Starting last summer, a series of derivative cases were filed against boards of a number of public companies alleging that the boards failed to create meaningful diversity in their board rooms and amongst the ranks of senior management. These cases, filed mostly by one law firm and primarily in the Northern District of California, had the markings of becoming a new genre of claim. Two of these cases have now proceeded through their first motion hearing and neither survived intact. Ocegueda v. Zuckerberg et al., No. 20-cv-04444 (the Facebook case) and Lee v. Fisher et al., No. 20-cv-06163 (the Gap case). Although other cases remain pending and perhaps these two will be refiled, judicial reaction so far suggests that other methods to promote diversity may have greater impact.
The complaints have been largely similar, alleging breach of fiduciary duty claims against the directors for failure to constitute a sufficiently diverse board and Section 14(a) of the Securities and Exchange Act of 1934 for alleged false statements about diversity efforts in the companies’ proxy statements. The Section 14(a) claim is the method for creating federal jurisdiction.
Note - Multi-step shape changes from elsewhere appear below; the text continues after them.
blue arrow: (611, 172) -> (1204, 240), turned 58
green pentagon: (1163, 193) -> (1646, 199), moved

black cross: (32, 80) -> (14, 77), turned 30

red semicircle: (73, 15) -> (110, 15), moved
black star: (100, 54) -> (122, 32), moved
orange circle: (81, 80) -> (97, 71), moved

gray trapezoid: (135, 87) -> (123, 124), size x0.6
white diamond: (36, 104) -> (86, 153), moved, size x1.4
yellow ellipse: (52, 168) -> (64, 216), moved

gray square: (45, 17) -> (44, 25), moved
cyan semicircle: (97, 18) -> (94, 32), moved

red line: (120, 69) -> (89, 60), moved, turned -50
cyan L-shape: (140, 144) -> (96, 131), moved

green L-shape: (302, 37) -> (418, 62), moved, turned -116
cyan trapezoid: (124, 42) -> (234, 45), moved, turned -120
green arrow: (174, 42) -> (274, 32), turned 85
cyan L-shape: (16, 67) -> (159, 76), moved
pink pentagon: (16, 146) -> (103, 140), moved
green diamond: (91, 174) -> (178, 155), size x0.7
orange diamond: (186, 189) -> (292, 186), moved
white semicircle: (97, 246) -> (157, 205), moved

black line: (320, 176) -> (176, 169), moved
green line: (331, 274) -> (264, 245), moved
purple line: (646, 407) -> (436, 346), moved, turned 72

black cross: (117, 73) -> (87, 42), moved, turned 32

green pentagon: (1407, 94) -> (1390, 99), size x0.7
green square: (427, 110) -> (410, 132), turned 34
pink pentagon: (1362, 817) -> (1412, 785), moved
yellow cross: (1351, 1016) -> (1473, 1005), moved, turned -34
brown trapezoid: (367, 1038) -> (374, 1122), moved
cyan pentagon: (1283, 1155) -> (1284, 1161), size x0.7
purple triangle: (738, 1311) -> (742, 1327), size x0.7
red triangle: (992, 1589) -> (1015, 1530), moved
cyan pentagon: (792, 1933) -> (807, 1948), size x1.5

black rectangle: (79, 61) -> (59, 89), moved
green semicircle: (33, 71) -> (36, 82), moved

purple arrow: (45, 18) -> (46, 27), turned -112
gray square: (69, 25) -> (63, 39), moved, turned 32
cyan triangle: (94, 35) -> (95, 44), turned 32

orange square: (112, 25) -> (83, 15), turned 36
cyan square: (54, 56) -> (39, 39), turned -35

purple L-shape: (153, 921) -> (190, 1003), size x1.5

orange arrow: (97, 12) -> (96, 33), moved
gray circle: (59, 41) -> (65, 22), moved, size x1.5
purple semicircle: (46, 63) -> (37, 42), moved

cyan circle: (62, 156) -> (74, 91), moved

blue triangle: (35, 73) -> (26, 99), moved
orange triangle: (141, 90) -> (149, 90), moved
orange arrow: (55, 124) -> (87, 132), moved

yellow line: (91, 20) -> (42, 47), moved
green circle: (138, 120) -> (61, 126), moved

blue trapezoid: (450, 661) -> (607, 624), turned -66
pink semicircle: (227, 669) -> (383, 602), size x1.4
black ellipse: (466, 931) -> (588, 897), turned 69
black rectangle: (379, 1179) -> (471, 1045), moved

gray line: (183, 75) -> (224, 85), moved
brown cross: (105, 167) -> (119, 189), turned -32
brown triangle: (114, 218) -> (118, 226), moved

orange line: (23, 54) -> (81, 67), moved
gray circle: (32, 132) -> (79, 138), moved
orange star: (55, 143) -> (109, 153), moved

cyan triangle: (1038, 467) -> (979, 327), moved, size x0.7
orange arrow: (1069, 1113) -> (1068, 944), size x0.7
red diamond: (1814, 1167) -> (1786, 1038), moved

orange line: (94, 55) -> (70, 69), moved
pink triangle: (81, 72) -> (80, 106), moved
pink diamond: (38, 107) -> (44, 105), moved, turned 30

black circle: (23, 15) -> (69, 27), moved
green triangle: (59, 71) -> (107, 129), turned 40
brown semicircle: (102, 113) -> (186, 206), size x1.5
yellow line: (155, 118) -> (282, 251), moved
The central allegation is that despite the companies’ public statements of commitment to diversity and inclusion, their boards and senior management lack diversity. The case against Facebook also included allegations about the company’s alleged failure to prevent hate speech and discriminatory advertising on its platform.
The Early Rulings
The Facebook case was the first one decided. On March 19, 2021, Magistrate Judge Beeler held that the breach of fiduciary duty claims failed because the plaintiff did not establish that pre-suit demand was excused. In reaching this decision, the court stated that to show that demand would have been futile, the plaintiff needed to plead “actual or constructive knowledge that their conduct was legally improper” and that, in reviewing the actual composition of the board which included two black directors, four women directors and one director who is openly gay, the plaintiff had not satisfied the requirement. These same facts also helped defeat the Section 14(a) claim of misleading statements about diversity in the company’s proxy. In addition, the court found that the statements in the proxy were immaterial as they were inactionable puffery and further, that there was no corporate loss that could be connected to the statements.
Of particular interest to those following Delaware law is that the court also held that the case had been filed in the wrong forum because Facebook had adopted a Delaware Chancery forum selection clause which was applicable to these claims.
The case against the board of Gap Inc. was similarly dismissed on April 27, 2021, on the basis of the company’s forum selection bylaw, which designated the Delaware Court of Chancery as the exclusive jurisdiction for derivative claims or breach of fiduciary duty claims. The plaintiff argued that applying the forum selection bylaw to this case was against public policy as it deprived her of the right to assert her Section 14(a) proxy statement claim, which can be brought only in federal court. Magistrate Judge Sallie Kim rejected the plaintiff’s arguments on the grounds that the plaintiff was not without remedy as she could bring her breach of fiduciary duty state law claims in Chancery Court.
While there are other similar cases pending and these plaintiffs could elect to refile in Chancery Court, these decisions suggest that this group of ESG board derivative cases may well not last for long. But perhaps the more significant aspect of these decisions is that two Northern District of California courts have upheld Delaware forum selection bylaw provisions even when the result was that one of the claims (the Section 14(a) claim) then had no court in which it could be brought.